• Physician compensation

    Fee for service payment of physicians is often blamed as a contributor to high and rapidly growing health care costs. In an analysis of primary care physicians, Helmchen and Lo Sasso provide a sense of how physicians respond to different compensation schedules:

    Using a four-year [2003-2006] sample of 59 physicians and 1.1 million encounters, we study how physicians at a network of primary care clinics responded when their salaried compensation plan was replaced with a lower salary plus substantial piece rates for encounters and select procedures. Although patient characteristics remained unchanged, physicians increased encounters by 11 to 61%, both by increasing encounters per day and days worked at the network, and increased procedures to the maximum reimbursable level.

    The extra payment that so dramatically increased encounters was $5 for each reported performance of an eligible procedure. The number of procedures per encounter in each month that qualify for the $5 bonus is illustrated in the following figure by practice area:

    The policy implication is obvious, right? Paying fee for service is asking for higher costs. So, we could cut costs by reducing or eliminating piece rate based (fee for service) payment. Case closed.

    Not so fast! Let’s talk about what those $5 bonus payment eligible procedures were.
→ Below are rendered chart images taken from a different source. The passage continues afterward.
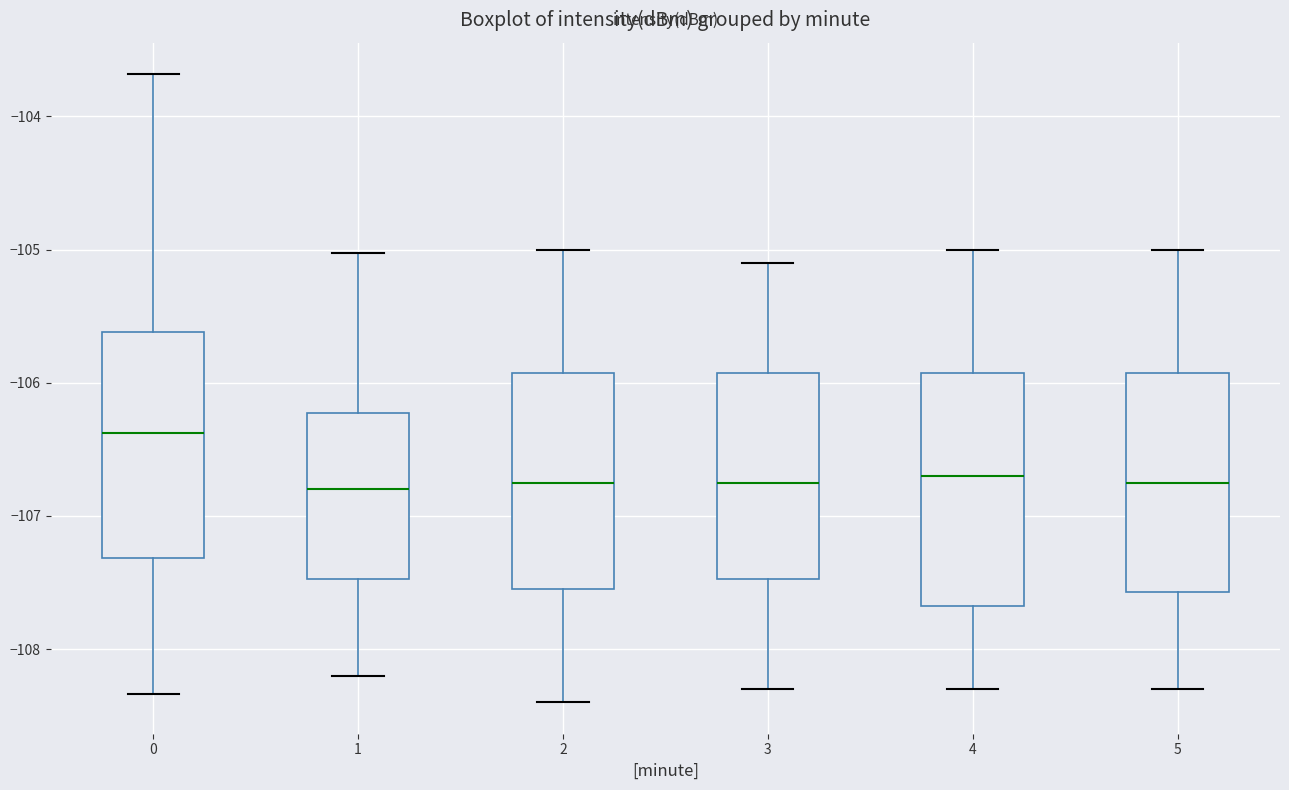

Reading left to right, read every box against the y-axis: the position of its median line, the range the box covers, and the ends of its whiskers. The values are not printed on the chart, so give them approximately, as read against the axis.

0: median -106.4, box -107.3 to -105.6, whiskers -108.3 to -103.7
1: median -106.8, box -107.5 to -106.2, whiskers -108.2 to -105.0
2: median -106.7, box -107.5 to -105.9, whiskers -108.4 to -105.0
3: median -106.7, box -107.5 to -105.9, whiskers -108.3 to -105.1
4: median -106.7, box -107.7 to -105.9, whiskers -108.3 to -105.0
5: median -106.7, box -107.6 to -105.9, whiskers -108.3 to -105.0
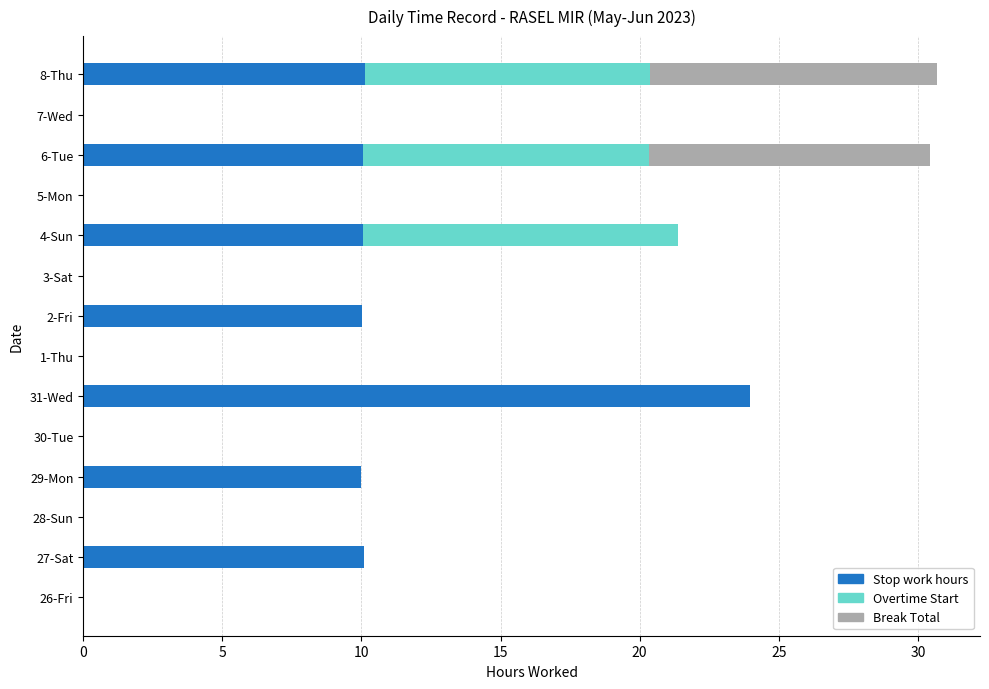

Is it true that Stop work hours equals 7.9 at 26-Fri?

False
    [T]he network began paying physicians $5 for each reported instance of most immunizations for children and adults as well as counseling and screening services aimed at detecting or preventing risk behaviors such as substance abuse, contraction of infectious disease, suicide, obesity, and the patient’s exposure to violence. Importantly, physicians were only remunerated for an average of one $5 procedure per encounter.

    It is not at all obvious that the extra money spent encouraging these particular procedures was not worth the personal and population health value they conferred. Put it this way, would you argue that the individuals who received those services should not have, that those services were part of the problem of overuse of unnecessary care? That is a hard argument to make. Yet the data show that without the extra $5 the studied physicians provided fewer of those very services.

    As the authors point out, to make that precise, one would need to quantify the health gains and adjust for whether the provision of extra services by these physicians didn’t just offset a reduction of services by others for the same patients (crowd out). By doing so, it is possible to make a good argument that more health spending is worth the cost (see my post on Cutler’s book that makes this very argument, but with numbers.) This is important to keep in mind. Fee for service isn’t all bad. It just needs to be applied in a more nuanced way. Not all physician compensation should be fee for service. But some should be.

    The Helmchen and Lo Sasso study illuminates another good point.

    If physicians’ treatment decisions were guided exclusively by the patient’s clinical condition and treatment preferences, physicians’ practice patterns would be independent of the way they are compensated. Our findings suggest that, at least based on their reports to the network’s administrative database, physicians appear to respond quite stridently to incentives at the margin.

    Yep. Money talks. Even for physicians.

    • I tried to link to study, but full article is pay only. Wanted more details on practice description.

      This is the kind of investigation that would probably make bigger news if it was focused on more than one site with a greater number of physicians (and likely get published in a journal that gets the ledes).

      As this kind of evidence accrues, it will have an impact on physician compensation structure.

      Other issues that frequently come up: what % of salary should be base vs bonus/risk, gainsharing and how do you oversee appropriate vs inappropriate MD service reductions, eg, LOS reduction, and attribution, just to name a few. On the latter btw, in application to referenced study, who might get the bonus if pulmonologist and primary care doc recommend
      cessation and how do you adjudicate?

      Good post.

    • So OBGYNs are the most unethical practitioners no matter which way you slice it? I must say it fits with my experience. 😛

      • @Nandini – I don’t think there’s grounds for an ethical interpretation. OBGYNs were most responsive to pay incentives for the incentive-eligible procedures. That could be due to the population they see and the nature of the focus of visits.

    • My group pays its members entirely by productivity. In theory, that could/should lead to over utilization of some procedures. We balance this with constant emphasis on costs. We also make it a bit difficult to do procedures that we think could be milked for cash. We run right around the mean, or slightly under, in terms of those procedures in terms of numbers done. I guess it works for us.